This is lovely both mathematically and visually. Each contrast \(i\) corresponds to a rank 1 \(\mat{H}_i\) matrix which additively decompose the overall rank \(df_h\) hypothesis SSP \(\mat{H}\) matrix as:
\[\begin{equation*} \mat{H} = \mat{H}_1 + \mat{H}_2 + \cdots + \mat{H}_{\textrm{df}_h} \comma \end{equation*}\] exactly as the univariate \(SS_H\) may be decomposed in an ANOVA. Each of these rank 1 \(\mat{H}_i\) matrices will plot as a degenerate ellipse— a line in an HE plot. Their collection provides a visual summary of the overall test, as partitioned by these orthogonal contrasts, but more importantly, an “explanation” for the overall test in terms of answers to \(\textrm{df}_h\) independent questions.
Here, we choose one contrast comparing Versicolor to Virginca, and a second (orthogonal) contrast comparing Setosa to the average of the other two species. Contrasts are assigned to a factor using the contrasts() function on the left-hand side of an assignment
# HE plots: testing linear hypotheses for contrasts
C <- matrix(c(0, -1, 1,
2, -1, -1), nrow=3, ncol=2)
contrasts(iris$Species) <- C
contrasts(iris$Species)
## [,1] [,2]
## setosa 0 2
## versicolor -1 -1
## virginica 1 -1
iris.mod <- lm(cbind(Sepal.Length, Sepal.Width, Petal.Length, Petal.Width) ~
Species, data=iris)
In the heplots package, contrasts are specified as a list of tests evaluated by car::linearHypothesis. Each of these generate an \(\mat{H}\) matrix of rank 1, so these will appear as lines in an HE plot.
# add tests for contrasts
hyp <- list("V:V"="Species1","S:VV"="Species2")
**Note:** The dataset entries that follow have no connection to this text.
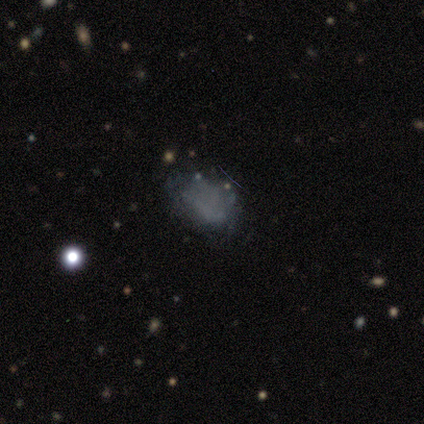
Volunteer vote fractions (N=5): Smooth or featured?
  - smooth: 60% *
  - featured or disk: 40%
  - star or artifact: 0%
How rounded?
  - in between: 100% *
  - round: 0%
  - cigar-shaped: 0%
Merging?
  - minor disturbance: 60% *
  - none: 40%
  - major disturbance: 0%
  - merger: 0%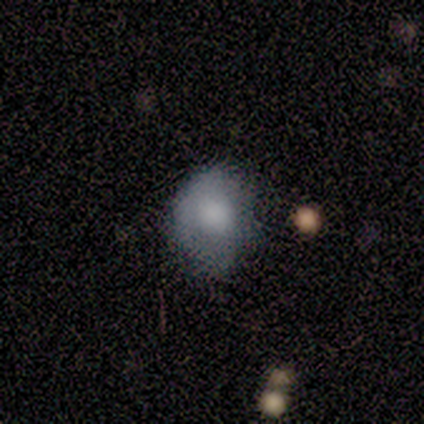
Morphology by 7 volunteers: Smooth or featured?
  - smooth: 86% *
  - featured or disk: 14%
  - star or artifact: 0%
How rounded?
  - round: 67% *
  - in between: 33%
  - cigar-shaped: 0%
Merging?
  - none: 57% *
  - major disturbance: 29%
  - minor disturbance: 14%
  - merger: 0%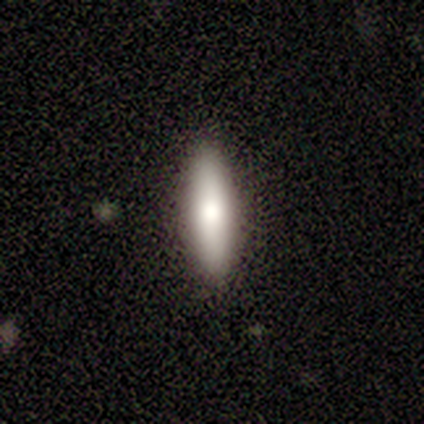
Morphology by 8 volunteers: Smooth or featured? smooth (75%)
How rounded? cigar-shaped (83%)
Merging? none (88%)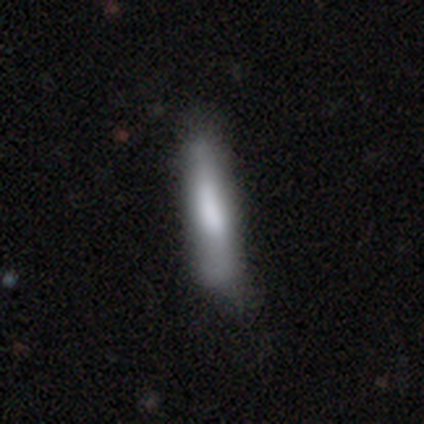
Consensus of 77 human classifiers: Volunteers were most divided on "merging": none: 41%, minor disturbance: 20%, major disturbance: 4%, merger: 4%. More confident: how rounded — cigar-shaped (92%); smooth or featured — smooth (62%).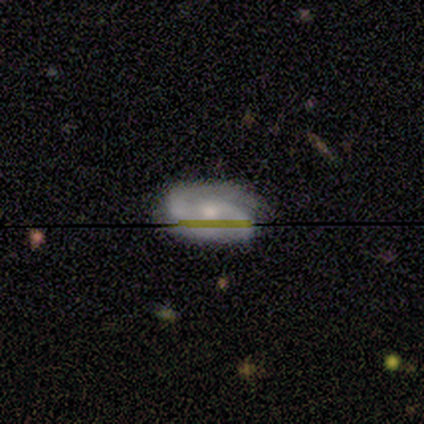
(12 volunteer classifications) Volunteers were most divided on "bar" (2-way tie): weak: 38%, no: 38%, strong: 25%. More confident: spiral arms — yes (100%); spiral arm count — 2 (88%); smooth or featured — featured or disk (83%); edge-on disk — no (80%); merging — none (75%); bulge size — small (62%); spiral winding — medium (50%).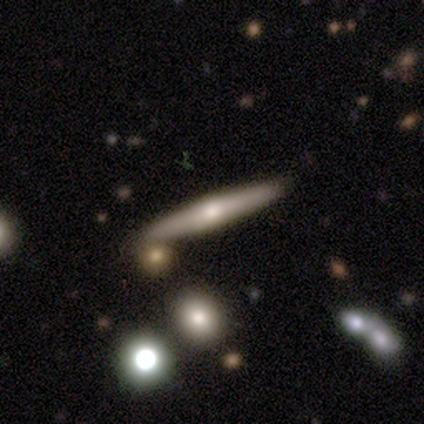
Smooth or featured? star or artifact (50%)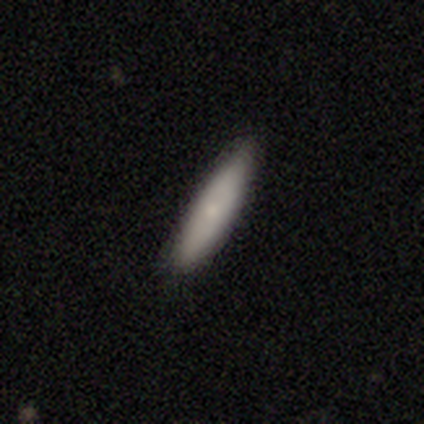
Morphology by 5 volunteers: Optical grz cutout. It shows a smooth galaxy with no disk features (80%) that is cigar-shaped (100%). Merging: none (80%).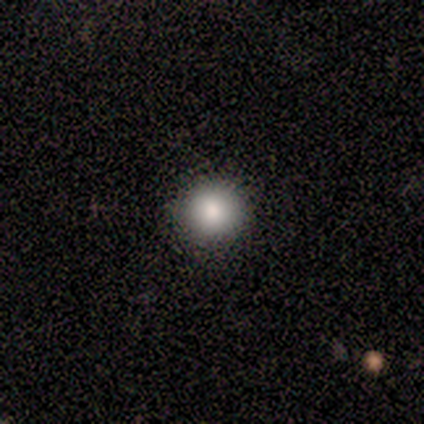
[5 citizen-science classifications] Smooth or featured? 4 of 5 (80%) said smooth. How rounded? 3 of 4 (75%) said round. Merging? 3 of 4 (75%) said none.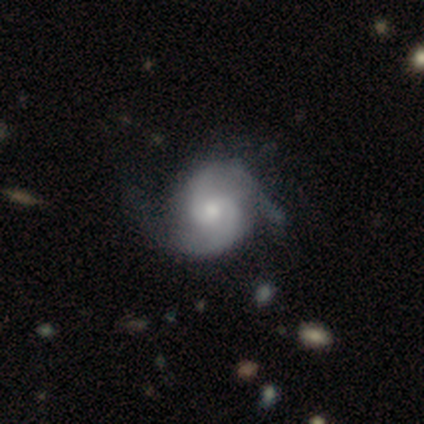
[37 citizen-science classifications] Smooth or featured: featured or disk — 89% (smooth — 8%)
Edge-on disk: no — 97% (yes — 3%)
Bar: no — 56% (weak — 44%)
Spiral arms: yes — 100%
Spiral winding: medium — 69% (tight — 22%)
Spiral arm count: 2 — 97% (can't tell — 3%)
Bulge size: moderate — 53% (small — 38%)
Merging: none — 42% (minor disturbance — 31%)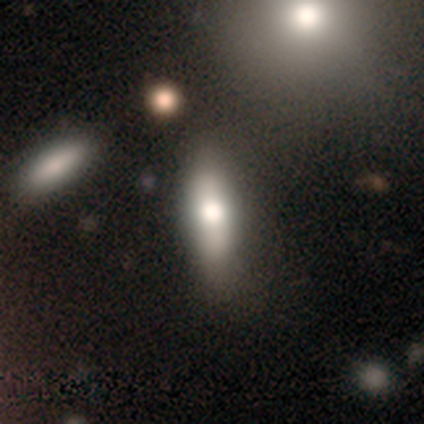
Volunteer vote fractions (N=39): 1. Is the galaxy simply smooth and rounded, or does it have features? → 59% smooth, 36% featured or disk, 5% star or artifact.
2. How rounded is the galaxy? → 57% in between, 43% cigar-shaped, 0% round.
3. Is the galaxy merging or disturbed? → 54% none, 11% merger, 8% minor disturbance, 5% major disturbance.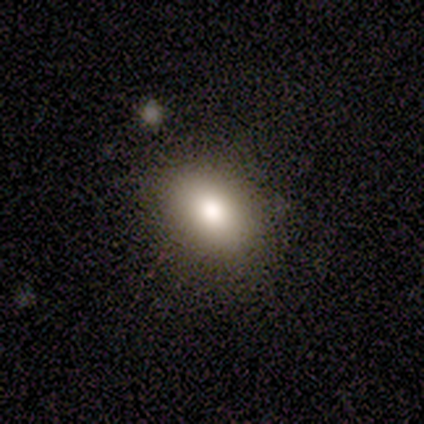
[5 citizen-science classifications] smooth-or-featured: smooth: 80% | featured or disk: 20% | star or artifact: 0%
  how-rounded: in between: 75% | round: 25% | cigar-shaped: 0%
  merging: none: 80% | minor disturbance: 20% | major disturbance: 0% | merger: 0%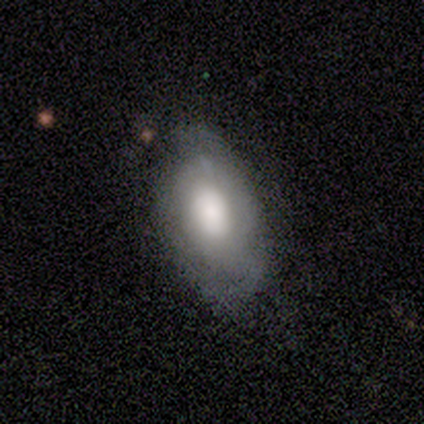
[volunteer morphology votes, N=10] A smooth galaxy with no disk features (60%) that is in between round and cigar-shaped (100%). Merging: minor disturbance (56%).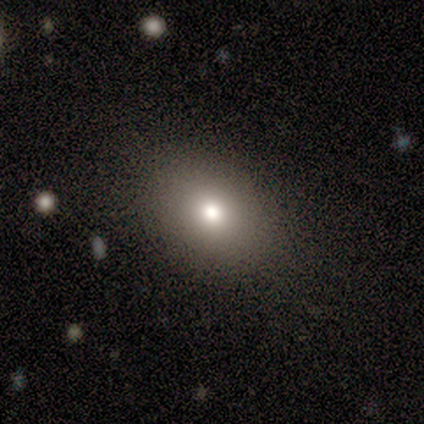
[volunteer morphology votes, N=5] Smooth or featured?
  - smooth: 80% *
  - featured or disk: 20%
  - star or artifact: 0%
How rounded?
  - in between: 75% *
  - round: 25%
  - cigar-shaped: 0%
Merging?
  - none: 100% *
  - minor disturbance: 0%
  - major disturbance: 0%
  - merger: 0%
heplot(iris.mod, hypotheses=hyp)
When the contrasts are orthogonal (as here), the corresponding H lines form conjugate axes of the H ellipse for the overall species effect. Their relative sizes show the portion of the overall effect they account for. So here, the largest portion is attributable to the difference of Setosa from the other two species. Many more details of connections between geometry of ellipses and statistics are described by Friendly, Monette, and Fox (2013).
A pairs() plot for an mlm object invokes the pairs.mlm() function which constructs a matrix of pairwise HE plots for a multivariate linear model. You can think of this as a high-level summary of the multivariate response variables, showing the contributions of all model terms to multivariate tests.
pairs(iris.mod, hypotheses=hyp, hyp.labels=FALSE,
fill=TRUE, fill.alpha=0.1)
There is something entirely new shown here: for most pairs of variables, larger X in the means for a species goes with larger Y, and the group means are nearly perfectly correlated. This is true for all pairs except for those involving Sepal.Width, where the direction is reversed.
The heplot(), pairs.mlm(), and heplot3d() functions provide 2D and 3D views of all effects in a MLM in variable space. Alternatively, canonical discriminant analysis (CDA) provides a low-D visualization of between-group variation and vectors reflecting the weights of the response variables on these dimensions in canonical space.
You can imagine this as rotating the 4D space of all four size variables, and projecting the observations on the plane that shows the largest variation in the species means. This is analogous to a biplot often used in conjunction with a principal component analysis.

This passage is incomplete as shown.